═════ EXCERTO DO DOCUMENTO ═════

Foi no liceu D. João de Castro, onde iniciei a minha carreira de professora, que tive como aluno, Miguel Buzaglo. Tímido e pouco interventivo, revelava em análise de texto o seu interesse e gosto pela Poesia, bem como imaginação e criatividade férteis. Não sendo muito habitual encontrá-lo no bairro, o contacto far-se-ia, anos mais tarde, quando começou a gerir uma lavandaria, em boa hora surgida no nosso espaço habitacional e a que não será alheia a estreita ligação familiar à antiga Tinturaria Portugália (importou a 1.ª máquina de limpeza a seco, em 1931).

═════

▶ [REQUISITOS DO EXERCÍCIO]:
[a] Transcreva do excerto sobre Miguel Buzaglo o trecho que começa em "Foi no liceu" e termina em "seco, em 1931).".
[b] Reescreva de forma mais breve o parágrafo do excerto sobre Miguel Buzaglo que começa por "Foi no liceu D. João de Castro", mantendo os seus factos principais.

═════ DADOS FORNECIDOS ═════

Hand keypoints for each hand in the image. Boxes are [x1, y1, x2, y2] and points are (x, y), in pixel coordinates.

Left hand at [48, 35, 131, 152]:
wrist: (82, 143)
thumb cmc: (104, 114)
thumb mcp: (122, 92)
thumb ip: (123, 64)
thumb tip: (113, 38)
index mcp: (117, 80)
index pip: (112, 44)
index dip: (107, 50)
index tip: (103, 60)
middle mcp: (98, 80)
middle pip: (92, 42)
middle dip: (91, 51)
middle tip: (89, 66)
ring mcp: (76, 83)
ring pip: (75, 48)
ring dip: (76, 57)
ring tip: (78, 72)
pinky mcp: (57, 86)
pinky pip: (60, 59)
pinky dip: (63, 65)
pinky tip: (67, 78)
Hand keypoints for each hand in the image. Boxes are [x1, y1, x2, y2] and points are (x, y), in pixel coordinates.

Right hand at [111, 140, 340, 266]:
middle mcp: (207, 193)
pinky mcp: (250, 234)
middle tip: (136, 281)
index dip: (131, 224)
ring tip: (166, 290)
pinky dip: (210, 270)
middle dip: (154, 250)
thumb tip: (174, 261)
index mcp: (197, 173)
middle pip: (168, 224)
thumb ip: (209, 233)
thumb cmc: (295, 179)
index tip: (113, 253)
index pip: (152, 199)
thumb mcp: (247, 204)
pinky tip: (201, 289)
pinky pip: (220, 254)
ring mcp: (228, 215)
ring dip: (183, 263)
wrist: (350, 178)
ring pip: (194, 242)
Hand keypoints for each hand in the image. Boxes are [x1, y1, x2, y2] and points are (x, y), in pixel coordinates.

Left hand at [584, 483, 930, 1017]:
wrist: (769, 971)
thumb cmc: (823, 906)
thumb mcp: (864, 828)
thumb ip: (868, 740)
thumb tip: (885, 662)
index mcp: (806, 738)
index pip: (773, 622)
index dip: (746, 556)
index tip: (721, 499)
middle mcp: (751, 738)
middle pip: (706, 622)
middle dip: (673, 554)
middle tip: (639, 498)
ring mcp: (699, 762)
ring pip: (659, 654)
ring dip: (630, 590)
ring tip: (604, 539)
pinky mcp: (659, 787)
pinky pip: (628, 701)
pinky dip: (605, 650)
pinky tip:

═════

▶ [RESPOSTAS POR ORDEM]:
[a]
Foi no liceu D. João de Castro, onde iniciei a minha carreira de professora, que tive como aluno, Miguel Buzaglo. Tímido e pouco interventivo, revelava em análise de texto o seu interesse e gosto pela Poesia, bem como imaginação e criatividade férteis. Não sendo muito habitual encontrá-lo no bairro, o contacto far-se-ia, anos mais tarde, quando começou a gerir uma lavandaria, em boa hora surgida no nosso espaço habitacional e a que não será alheia a estreita ligação familiar à antiga Tinturaria Portugália (importou a 1.ª máquina de limpeza a seco, em 1931).

[b] A narradora iniciou a carreira de professora no liceu D. João de Castro, onde teve como aluno Miguel Buzaglo. Era tímido e pouco interventivo, mas na análise de texto mostrava gosto pela Poesia e imaginação criativa. Raramente era visto no bairro. O contacto surgiu anos depois, quando ele passou a gerir ali uma lavandaria. Esta estaria ligada à sua estreita relação familiar com a antiga Tinturaria Portugália, que importou a primeira máquina de limpeza a seco em 1931.